By: Elizabeth Harness
Updated: October 8, 2007

brooksinwebster2007-10-05-1191626484.jpgCounty Executive Maggie Brooks defended her budget fix plan called FAIR on Friday. Brooks held a press event in front of State Road Elementary School in Webster to make her case saying suburban schools are "addicted" to taxes and she offered the districts help in budgeting.


“We don't have it at the County level don't get state aid, we don't have an opportunity to create slush fund because we are doing more with less, we are reducing our budget each and every year, so I'm saying to school districts, if you're using every penny you've got, then maybe its time to go out and start increasing your revenue, but you're not even using what we're giving you, so how can you complain about a 2%  impact on your budget,” says Brooks.

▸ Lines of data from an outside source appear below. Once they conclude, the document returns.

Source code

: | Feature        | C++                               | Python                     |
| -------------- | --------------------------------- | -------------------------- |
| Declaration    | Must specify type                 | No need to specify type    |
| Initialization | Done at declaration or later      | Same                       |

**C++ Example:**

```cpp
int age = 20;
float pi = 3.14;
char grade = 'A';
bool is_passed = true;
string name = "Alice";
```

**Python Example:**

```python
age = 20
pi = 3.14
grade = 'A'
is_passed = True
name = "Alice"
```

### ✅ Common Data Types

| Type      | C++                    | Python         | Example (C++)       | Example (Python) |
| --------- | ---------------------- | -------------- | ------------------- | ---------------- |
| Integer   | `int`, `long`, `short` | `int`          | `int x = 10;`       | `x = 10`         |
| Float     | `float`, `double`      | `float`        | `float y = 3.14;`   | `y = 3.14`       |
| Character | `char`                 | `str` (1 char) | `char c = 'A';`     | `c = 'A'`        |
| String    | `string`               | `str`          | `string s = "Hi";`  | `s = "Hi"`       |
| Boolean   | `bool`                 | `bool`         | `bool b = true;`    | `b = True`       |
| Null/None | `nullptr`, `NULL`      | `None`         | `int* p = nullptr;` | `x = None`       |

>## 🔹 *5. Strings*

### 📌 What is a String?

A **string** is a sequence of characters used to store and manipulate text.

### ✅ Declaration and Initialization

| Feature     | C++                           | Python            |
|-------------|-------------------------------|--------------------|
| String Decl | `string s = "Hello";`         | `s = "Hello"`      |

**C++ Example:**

Brooks offered the County's own budgeting team up to the suburban school districts to help them determine how to better cut costs. Under the "FAIR" plan, suburban schools would lose $29.3 million dollars to the county, helping make up for rising Medicaid costs. The suburban districts voted unanimously Wednesday to sue the County over the “FAIR” plan.
 

“We would be happy to set up a meeting of business officials with her people and help them understand how we go about our process of setting up budgets, saving money, we think it would be very educational for them, because we really think they don't understand,” says Jody Siegle, executive director of the Monroe County School Boards Association. Siegle says the districts do not have a “slush” fund, rather a reserve fund to handle emergencies such as rising fuel costs.

Parents at Friday’s press event were not entirely sold on the “FAIR” plan.
 

“We're parents and we're taxpayers,” says Tammy Gurowski, a parent in Webster.
 

“The whole thing I think had a negative tone,” says Will Weidman, a parent and business owner in Webster.
 

The County Executive took questions from some residents and defended her plan, saying the suburban schools needed to better budget rather than sue; she criticized what she calls high salaries garnered by school administrators.
 

“When you're threatening taxpayers and saying you're going to lose sales tax funding, you're going to raise property taxes when you aren't using all the money that you are getting, I don't think that's responsible.”

Despite the answers, parents in attendance still were not entirely sold on the FAIR plan, citing concerns over the way it was passed in the County Legislature more than a week ago.

“I'm almost more mad at the process than the result,” says Weidman.  

“The entire process where this legislation was passed in 90 minutes was certainly not democratic so we don't support the process, we don't support the increase, we don't support that money being taken from the schools who have waited a long time,” says Gurowski.
 

The location of Friday’s event also caused a stir; Brooks chose State Road Elementary School in Webster, where its principal, Carmen Gumina is a democratic candidate for county legislature against republican David Malta.
 

“I’ve got to say, it was an aggressive press conference and um, I kind of feel like there's a little political posturing going on with the location of the event so that disappoints me a little, I'm a big fan of bipartisanship,” says Linda Weidman, a parent of two children in the Webster school district.